Volume of a shell = circumference × height × thickness When unrolled into a rectangular prism:

${\displaystyle V=lwh}$

${\displaystyle l=2\pi r}$       r is y or x
${\displaystyle w=\Delta r_{i}=\mathrm {d} r}$
${\displaystyle h=h}$       x or y involved: g(y) or f(x)

${\displaystyle V=2\pi rh\,\mathrm {d} r}$   or   ${\displaystyle V=2\pi rf(r)\,\mathrm {d} r}$

if the radius is horizontal, then

${\displaystyle r=x-(axis)}$

if axis is at ${\displaystyle x=-1}$, then ${\displaystyle r=x-(-1)=x+1}$

${\displaystyle \mathrm {d} r=\mathrm {d} x}$

${\displaystyle h=y_{2}-y_{1}}$       (top — bottom)

NOTE: boundaries are for the radius: the range is from the center to the edge of the region.

if the radius is vertical, then

${\displaystyle r=y-(axis)}$

${\displaystyle \mathrm {d} r=\mathrm {d} y}$

${\displaystyle h=x_{2}-x_{1}}$       (right — left)
· · ·
_BRIEF A_
In every record, switch "common name" to "vernacular name" and write the lines out again, changing nothing else and leaving out the pictures.
The records are unrelated to the text.
· · ·
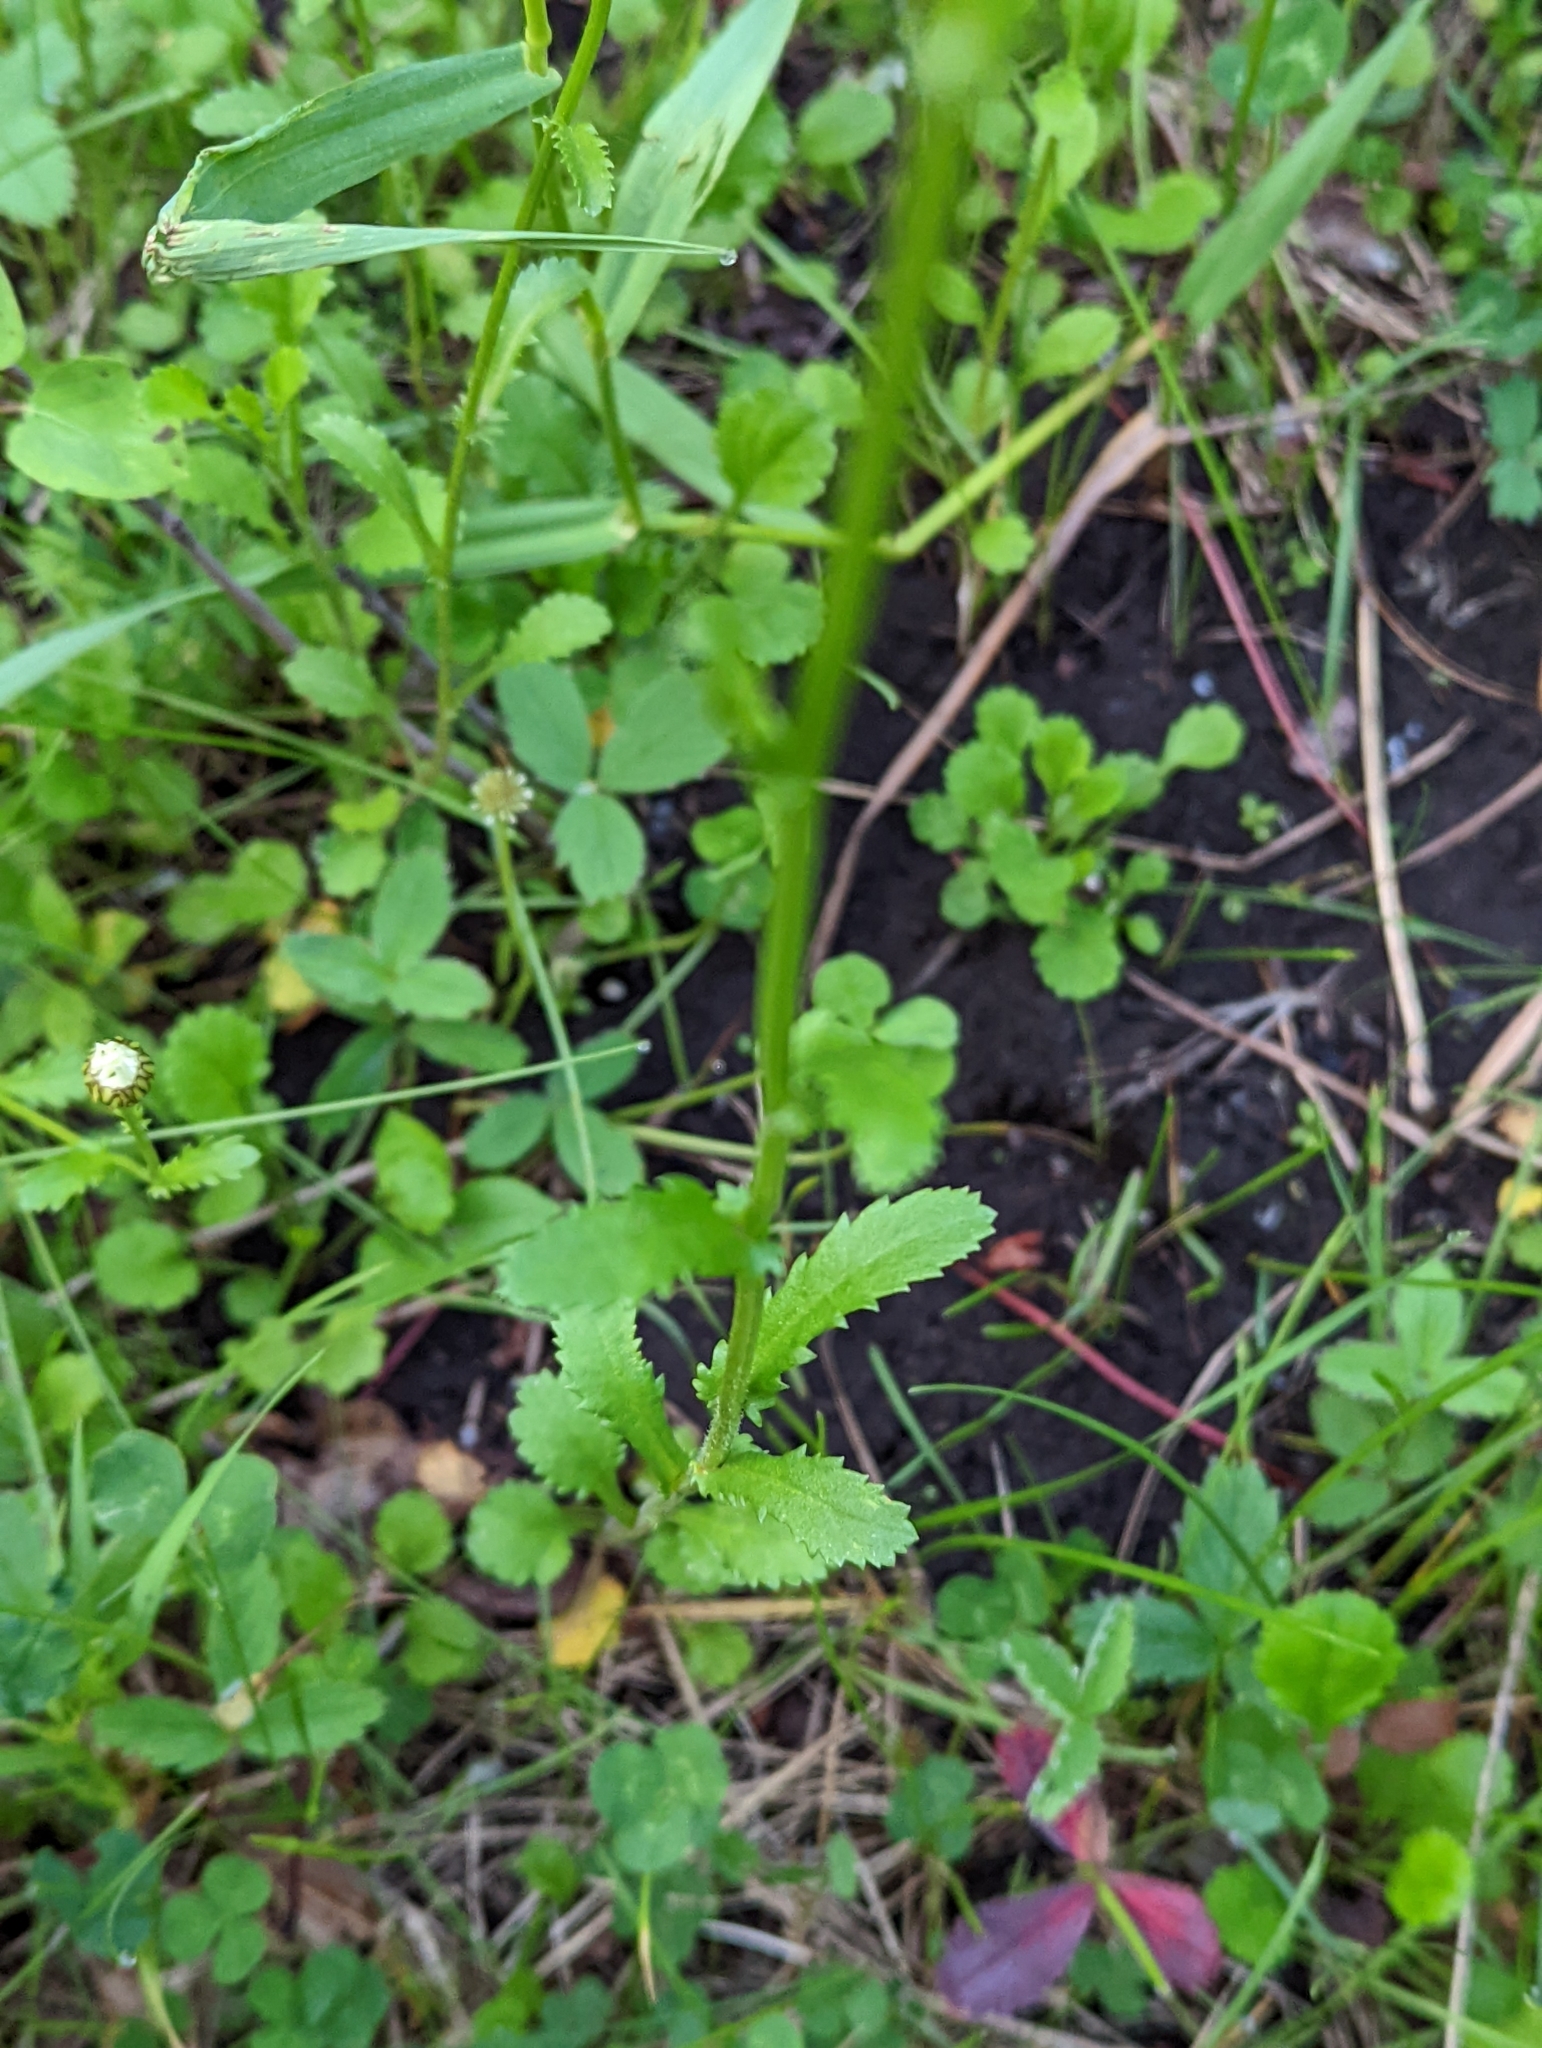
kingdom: Plantae
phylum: Tracheophyta
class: Magnoliopsida
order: Asterales
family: Asteraceae
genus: Leucanthemum
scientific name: Leucanthemum vulgare
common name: Oxeye daisy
· · ·
_BRIEF B_
According to the shell-volume text, the volume of a shell equals the product of which three quantities?

_FINISHED ANSWER A_
kingdom: Plantae
phylum: Tracheophyta
class: Magnoliopsida
order: Asterales
family: Asteraceae
genus: Leucanthemum
scientific name: Leucanthemum vulgare
vernacular name: Oxeye daisy

_FINISHED ANSWER B_
Circumference, height and thickness.